John 8:39-40 (NIV)
“Abraham is our father,” they answered.
“If you were Abraham’s children,” said Jesus, “then you would do the things Abraham did. As it is, you are determined to kill me, a man who has told you the truth that I heard from God. Abraham did not do such things.”

The Jewish people prided themselves on being children of Abraham. By that they meant that they shared physical descent and were thus a part of the people who had been chosen by God and taken out of the nations to be His own people.

But Jesus was thinking about much more than mere physical descent. In Hebrew and Aramaic, the term “son of” indicates more than genetics; it indicates likeness. Thus, when Jesus called the Pharisees and teachers of the law a “brood of vipers” (literally sons of snakes) (Matthew 23:33), He was referring to shared character, not shared genes.

And there was even an element of this in His own two titles. The title “Son of man” indicates Jesus’ humanity, the characteristics that He shared with all mankind. His title “Son of God” (often abbreviated by Him to simply “the Son”), in addition to pointing to a literal truth, indicated to the people that heard Him use that terminology that His character, mindset, and actions were the same as God’s.

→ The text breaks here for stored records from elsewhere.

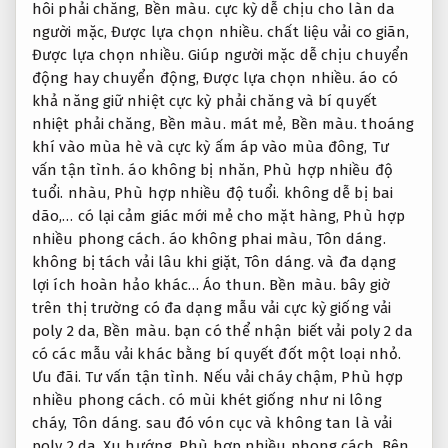
hôi phải chăng,
Bền màu.
cực kỳ dễ chịu cho làn da
người mặc,
Được lựa chọn nhiều.
chất liệu vải co giãn,
Được lựa chọn nhiều.
Giúp người mặc dễ chịu chuyển
động hay chuyển động,
Được lựa chọn nhiều.
áo có
khả năng giữ nhiệt cực kỳ phải chăng và bí quyết
nhiệt phải chăng,
Bền màu.
mát mẻ,
Bền màu.
thoáng
khí vào mùa hè và cực kỳ ấm áp vào mùa đông,
Tư
vấn tận tình.
áo không bị nhăn,
Phù hợp nhiều độ
tuổi.
nhàu,
Phù hợp nhiều độ tuổi.
không dễ bị bai
dão,… có lại cảm giác mới mẻ cho mặt hàng,
Phù hợp
nhiều phong cách.
áo không phai màu,
Tôn dáng.
không bị tách vải lâu khi giặt,
Tôn dáng.
và đa dạng
lợi ích hoàn hảo khác…
Áo thun.
Bền màu.
bây giờ
trên thị trường có đa dạng mẫu vải cực kỳ giống vải
poly 2 da,
Bền màu.
bạn có thể nhận biết vải poly 2 da
có các mẫu vải khác bằng bí quyết đốt một loại nhỏ.
Ưu đãi.
Tư vấn tận tình.
Nếu vải cháy chậm,
Phù hợp
nhiều phong cách.
có mùi khét giống như ni lông
cháy,
Tôn dáng.
sau đó vón cục và không tan là vải
poly 2 da.
Xu hướng.
Phù hợp nhiều phong cách.
Bên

Thus, when the Jews Jesus was teaching and talking to claimed to be sons of Abraham, Jesus saw a horrible contradiction. The character of those people didn’t resemble Abrahams’s character at all! Abraham was a humble man of high character and deep devotion to God, completely submissive to His will. These people, on the other hand, were rebellious, resisting God’s direction, and rejecting His own Son, His chosen Messiah. Thus, Jesus was exactly right in calling their claim to be children of Abraham bogus. The fruit doesn’t fall far from the tree, but these “children” were far from Abraham in every essential.

Father, this is very interesting, and adds a dimension to our understanding of what the Scripture writers were referring to when they say that we, as Christians, can become “children of God” by faith in in Jesus. It clearly refers to transformation rather than simply status (2 Corinthians 5:17), to re-creation into the image of Jesus (Romans 8:29) so that we actually resemble You just like Jesus did, in character, in holiness, and in our actions. Keep molding and shaping me, Lord, so that I am made worthy to be called a child of God. Amen.